Session Eight (B): Art in War: Depicting Conflict
Chair: Rob Fisher
Their War and Mine: The Implications of Self-Portraiture for Australia’s Official War Artists
Sam Bowker
The Australian National University, Canberra, and the National Portrait Gallery, Canberra, Australia
Art based upon themes of war can be found throughout the history of art, across a vast range of geographic, historical and cultural sources. The term "war art" encompasses artworks created during a war in which the artist was directly involved or responding, often prepared for an institutional or memorialising context. Self-portraiture would not be expected to rate a mention in such artwork, but self-portraiture actually makes surprisingly consistent appearances within twentieth century "war art". Almost half of all "Official War Artists" commissioned by the Australian War Memorial (AWM) since the First World War have included a self-portrait with their official war art. These range from subtle allusive references to the artist - secretly incorporated as a soldier or reflected in a tiny background mirror - to overtly titled and unmistakeably figurative self-portraits. The AWM has never held a policy to specifically collect or request self-portraits from their official artists. These works were created at the artist's discretion, and take the forms of drawings, prints, paintings, photographs and sculpture.
Self-portraits play unexpected and revelatory roles in the context of Australia's national collection of war art. Whereas "war art" frequently consists of visual documents created on behalf of other people's experiences, or statements directed by external political needs, these self-portraits reinterpret war through complex autobiographic narratives, introspective analysis, and privately held political stances. This paper will discuss several self-portraits from the twentieth century collection of the AWM. It shall identify key adaptations of the self-portrait genre within the context of their curatorial mission. It will demonstrate how self-portraiture has enabled official war artists to express perspectives not seen in the rest of their "war art" legacy.

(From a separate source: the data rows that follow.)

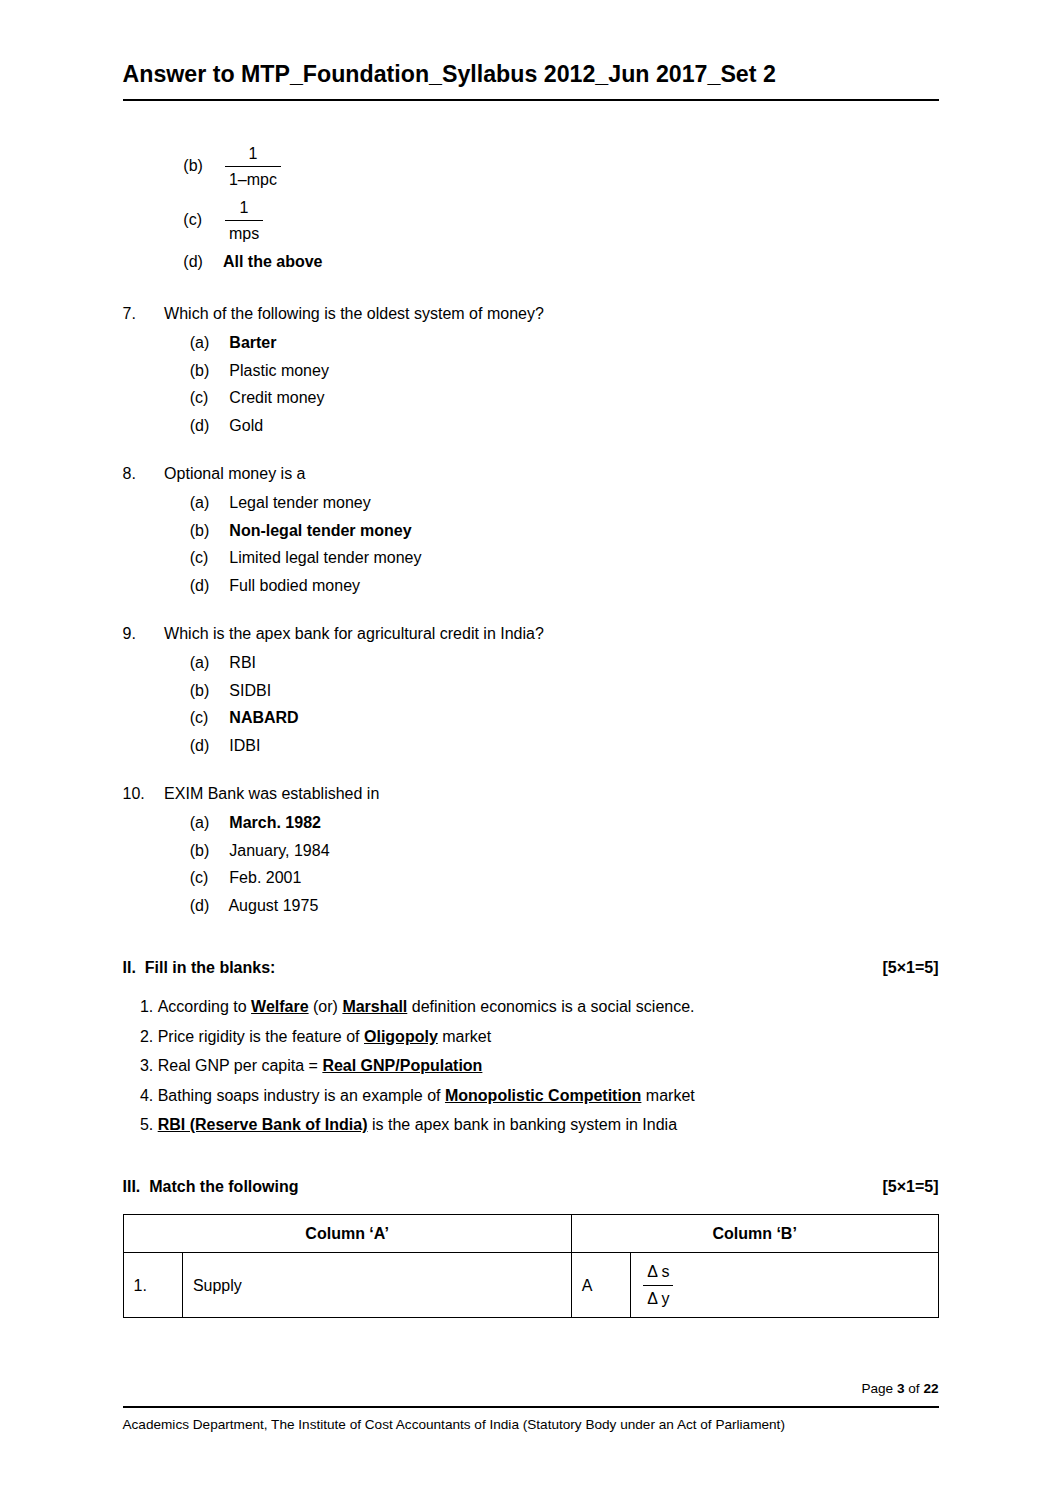Answer to MTP_Foundation_Syllabus 2012_Jun 2017_Set 2
(b) 11–mpc
(c) 1 mps
(d) All the above
7. Which of the following is the oldest system of money?
(a) Barter
(b) Plastic money
(c) Credit money
(d) Gold
8. Optional money is a
(a) Legal tender money
(b) Non-legal tender money
(c) Limited legal tender money
(d) Full bodied money
9. Which is the apex bank for agricultural credit in India?
(a) RBI
(b) SIDBI
(c) NABARD
(d) IDBI
10. EXIM Bank was established in
(a) March. 1982
(b) January, 1984
(c) Feb. 2001
(d) August 1975
II. Fill in the blanks: [5×1=5]
According to Welfare (or) Marshall definition economics is a social science.
Price rigidity is the feature of Oligopoly market
Real GNP per capita = Real GNP/Population
Bathing soaps industry is an example of Monopolistic Competition market
RBI (Reserve Bank of India) is the apex bank in banking system in India
III. Match the following [5×1=5]
| Column ‘A’ | Column ‘B’ |
| --- | --- |
| 1. | Supply | A | Δ s Δ y |
Page 3 of 22
Academics Department, The Institute of Cost Accountants of India (Statutory Body under an Act of Parliament)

Iraqi Schoolchildren Draw ‘Shock and Awe’
Nahal Zamani
American Civil Liberties Union
In late March and early April 2003, Iraqis witnessed the brutal and ferocious offense of the so-called `Shock and Awe' campaign of the United States military. During this time, a group of school children in Baghdad were encouraged to draw and recreate what they had been seeing for an American audience. This collection of drawings becomes a unique documentary; expressing what they have seen, experienced and perceived of the war.
The experiences of the schoolchildren at Al Assail primary school are marked by political violence and its interruption of their lives. Children are often the victims of Post Traumatic Stress Disorder symptoms and are especially vulnerable to psychological trauma; this is intensified when their social infrastructure is shattered. War is a multi-layered phenomenon that seeped into many aspects of the school children’s lives: the war entrenched their daily experiences, augmented their trauma and stress, affected their ability to imagine a future, and militarized their world.
Historically, the representations and experiences of war by children are not known. However, art serves as a particular medium through which children can articulate what they have witnessed and what they are experiencing as a result of the war to an American audience. Their critical artistic testimonies allow us to not only better comprehend their lives but also change the conversation about war.